**Task to complete**
Answer these questions using the article on Stefan Bajic below.
(a) Which club is Bajic on loan from?
(b) At what age did Bajic join Saint-Étienne?
(c) What descent is Bajic of?

Stefan Bajic (; born 23 December 2001) is a French professional footballer who plays as goalkeeper for  club Valenciennes, on loan from EFL Championship club Bristol City.

Bajic joined Saint-Étienne at age six, and over the years has climbed through the club's U17, U19 and reserve teams, breaking into the first team at age 18. He has represented France internationally at youth level, from the under-16s to the under-21s, as well as the Olympic team at the 2020 Summer Olympics.

Early life
Bajic was born on 23 December 2001, in Saint-Étienne, France, and is of Serbian descent.

Club career

Saint-Étienne

Youth system
Bajic first joined Saint-Étienne at age six, gradually progressing through the club's youth teams, before finding himself at the under-17 level. His performances in the Championnat National U17 earned him his first international call-up for the France national under-16 football team.

**Dataset excerpt**

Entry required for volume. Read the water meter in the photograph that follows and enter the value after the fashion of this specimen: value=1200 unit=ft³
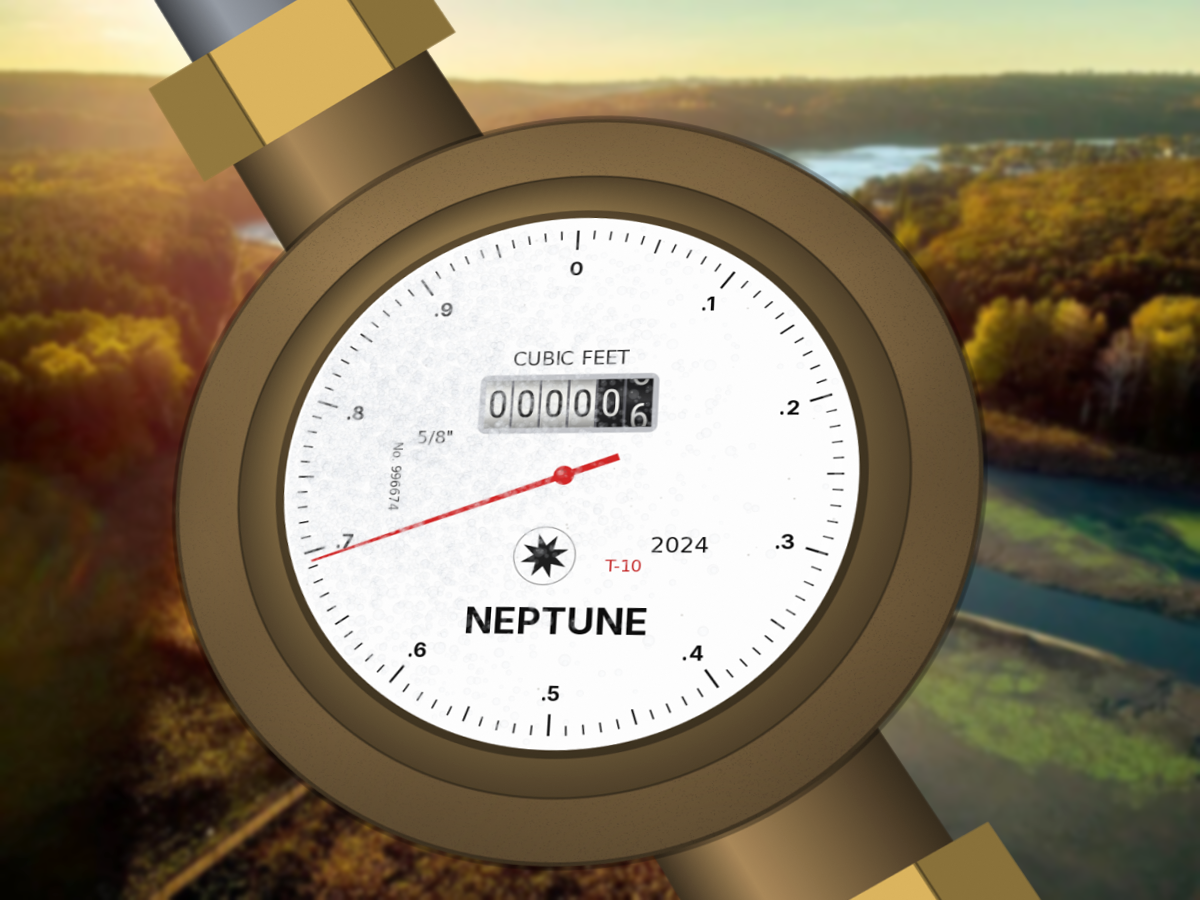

**Solution to this problem**
(a) Bristol City
(b) Six
(c) Serbian